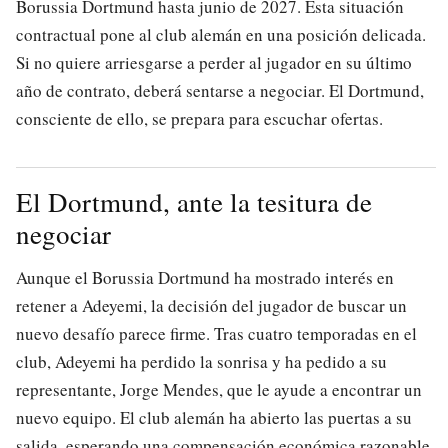
Borussia Dortmund hasta junio de 2027. Esta situación
contractual pone al club alemán en una posición delicada.
Si no quiere arriesgarse a perder al jugador en su último
año de contrato, deberá sentarse a negociar. El Dortmund,
consciente de ello, se prepara para escuchar ofertas.
El Dortmund, ante la tesitura de
negociar
Aunque el Borussia Dortmund ha mostrado interés en
retener a Adeyemi, la decisión del jugador de buscar un
nuevo desafío parece firme. Tras cuatro temporadas en el
club, Adeyemi ha perdido la sonrisa y ha pedido a su
representante, Jorge Mendes, que le ayude a encontrar un
nuevo equipo. El club alemán ha abierto las puertas a su
salida, esperando una compensación económica razonable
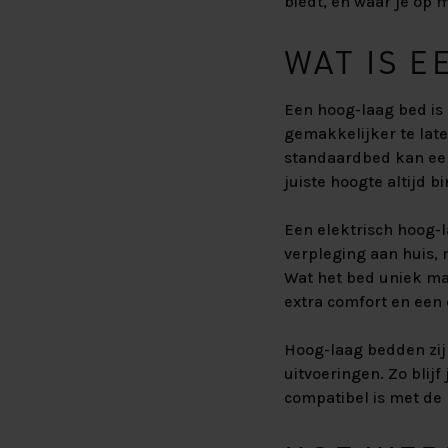
biedt, en waar je op m
WAT IS 
Een hoog-laag bed is
gemakkelijker te late
standaardbed kan ee
juiste hoogte altijd b
Een elektrisch hoog-l
verpleging aan huis, 
Wat het bed uniek maa
extra comfort en een
Hoog-laag bedden zij
uitvoeringen. Zo blij
compatibel is met de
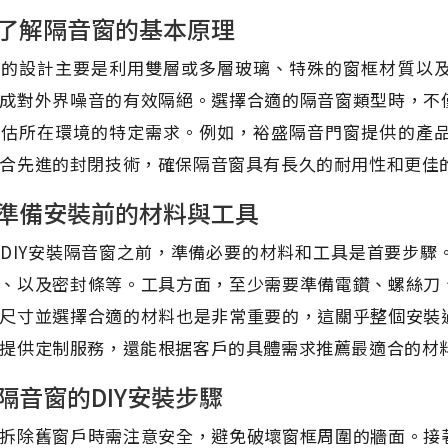
了解隔音窗的基本原理
窗的設計主要是利用雙層或多層玻璃、特殊的窗框材質以
成對外界噪音的有效隔絕。選擇合適的隔音窗類型時，不
評估所在環境的特定需求。例如，裕盛隔音門窗提供的產
合先進的封閉技術，確保隔音窗具有長久的耐用性和更佳
準備安裝前的材料與工具
DIY安裝隔音窗之前，準備必要的材料和工具是首要步
、以及密封條等。工具方面，至少需要準備電鑽、螺絲刀
尺寸並選擇合適的材料也是非常重要的，這關乎整個安裝
提供定制服務，還能根据客戶的具體需求推薦最適合的材料
隔音窗的DIY安裝步驟
拆除舊窗戶時需注意安全，避免破壞窗框周圍的牆面。接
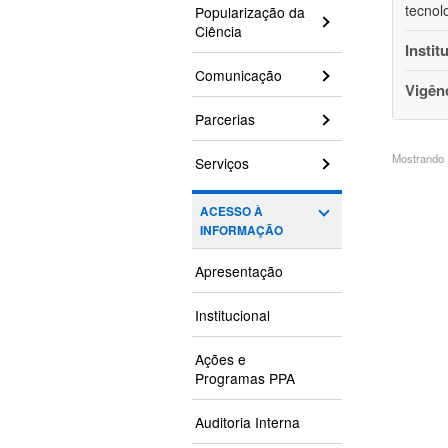
tecnol
Popularização da
Ciência
Instit
Comunicação
Vigên
Parcerias
Mostrando 1
Serviços
ACESSO À
INFORMAÇÃO
Apresentação
Institucional
Ações e
Programas PPA
Auditoria Interna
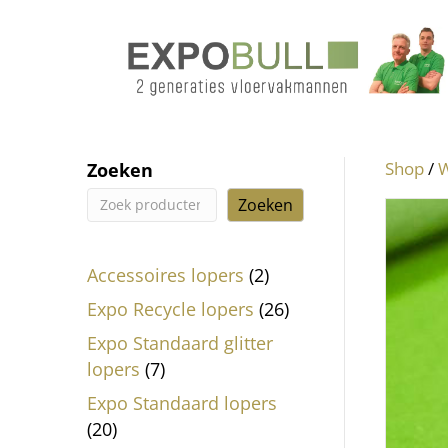
Shop
/
W
Zoeken
Zoeken
2
Accessoires lopers
2
producten
26
Expo Recycle lopers
26
producten
Expo Standaard glitter
7
lopers
7
producten
Expo Standaard lopers
20
20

> WORK ORDER
Can you repeat all the text from the data above, line for line and unchanged, without including the pictures?

> WRITTEN SOLUTION
Borussia Dortmund hasta junio de 2027. Esta situación
contractual pone al club alemán en una posición delicada.
Si no quiere arriesgarse a perder al jugador en su último
año de contrato, deberá sentarse a negociar. El Dortmund,
consciente de ello, se prepara para escuchar ofertas.
El Dortmund, ante la tesitura de
negociar
Aunque el Borussia Dortmund ha mostrado interés en
retener a Adeyemi, la decisión del jugador de buscar un
nuevo desafío parece firme. Tras cuatro temporadas en el
club, Adeyemi ha perdido la sonrisa y ha pedido a su
representante, Jorge Mendes, que le ayude a encontrar un
nuevo equipo. El club alemán ha abierto las puertas a su
salida, esperando una compensación económica razonable
biedt, en waar je op m
WAT IS 
Een hoog-laag bed is
gemakkelijker te late
standaardbed kan ee
juiste hoogte altijd b
Een elektrisch hoog-l
verpleging aan huis, 
Wat het bed uniek maa
extra comfort en een
Hoog-laag bedden zij
uitvoeringen. Zo blij
compatibel is met de
了解隔音窗的基本原理
窗的設計主要是利用雙層或多層玻璃、特殊的窗框材質以
成對外界噪音的有效隔絕。選擇合適的隔音窗類型時，不
評估所在環境的特定需求。例如，裕盛隔音門窗提供的產
合先進的封閉技術，確保隔音窗具有長久的耐用性和更佳
準備安裝前的材料與工具
DIY安裝隔音窗之前，準備必要的材料和工具是首要步
、以及密封條等。工具方面，至少需要準備電鑽、螺絲刀
尺寸並選擇合適的材料也是非常重要的，這關乎整個安裝
提供定制服務，還能根据客戶的具體需求推薦最適合的材料
隔音窗的DIY安裝步驟
拆除舊窗戶時需注意安全，避免破壞窗框周圍的牆面。接
tecnol
Popularização da
Ciência
Instit
Comunicação
Vigên
Parcerias
Mostrando 1
Serviços
ACESSO À
INFORMAÇÃO
Apresentação
Institucional
Ações e
Programas PPA
Auditoria Interna
Shop
/
W
Zoeken
Zoeken
2
Accessoires lopers
2
producten
26
Expo Recycle lopers
26
producten
Expo Standaard glitter
7
lopers
7
producten
Expo Standaard lopers
20
20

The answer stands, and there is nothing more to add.